__Exercise task__
Rewrite the data below, switching "city" to "town" everywhere and keeping everything else the same. Leave out the pictures.

__Task data__

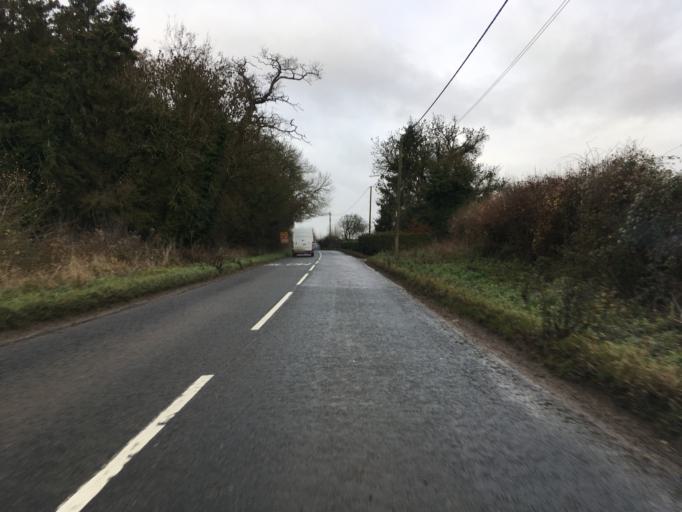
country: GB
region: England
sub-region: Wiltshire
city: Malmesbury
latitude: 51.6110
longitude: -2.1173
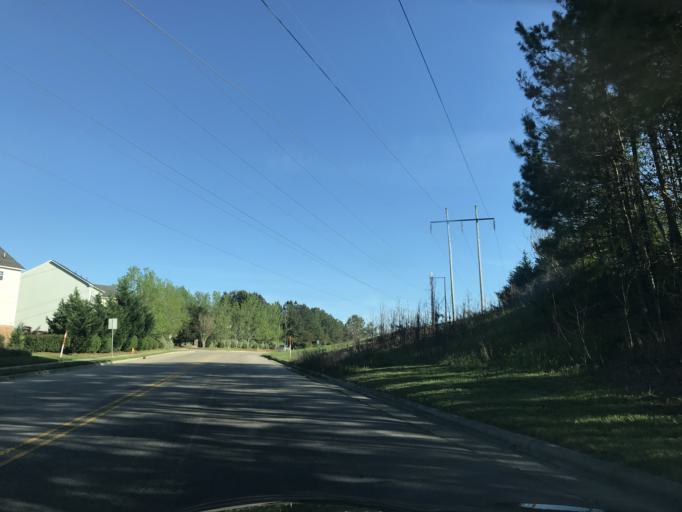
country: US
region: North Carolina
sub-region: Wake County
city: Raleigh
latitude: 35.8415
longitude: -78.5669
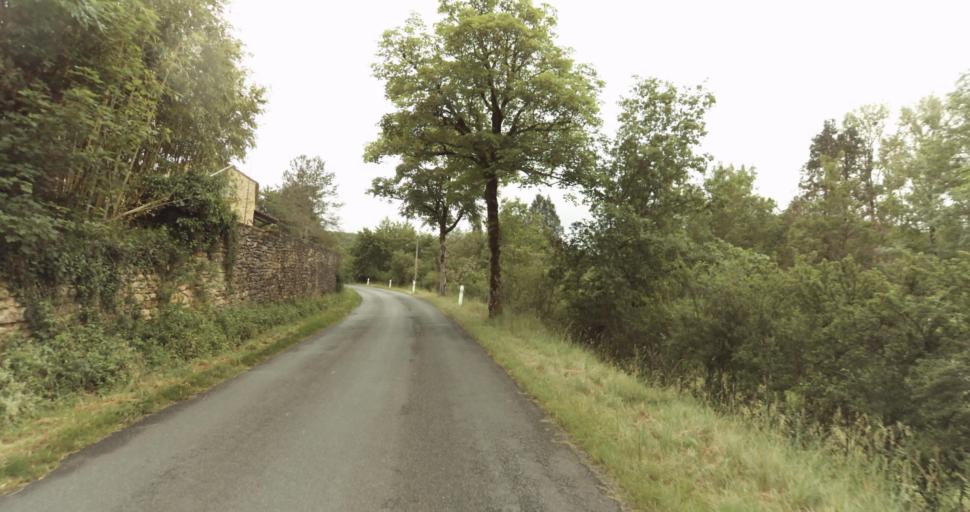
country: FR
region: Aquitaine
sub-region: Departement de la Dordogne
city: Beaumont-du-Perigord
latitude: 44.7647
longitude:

__Reply__
country: GB
region: England
sub-region: Wiltshire
town: Malmesbury
latitude: 51.6110
longitude: -2.1173
country: US
region: North Carolina
sub-region: Wake County
town: Raleigh
latitude: 35.8415
longitude: -78.5669
country: FR
region: Aquitaine
sub-region: Departement de la Dordogne
town: Beaumont-du-Perigord
latitude: 44.7647
longitude:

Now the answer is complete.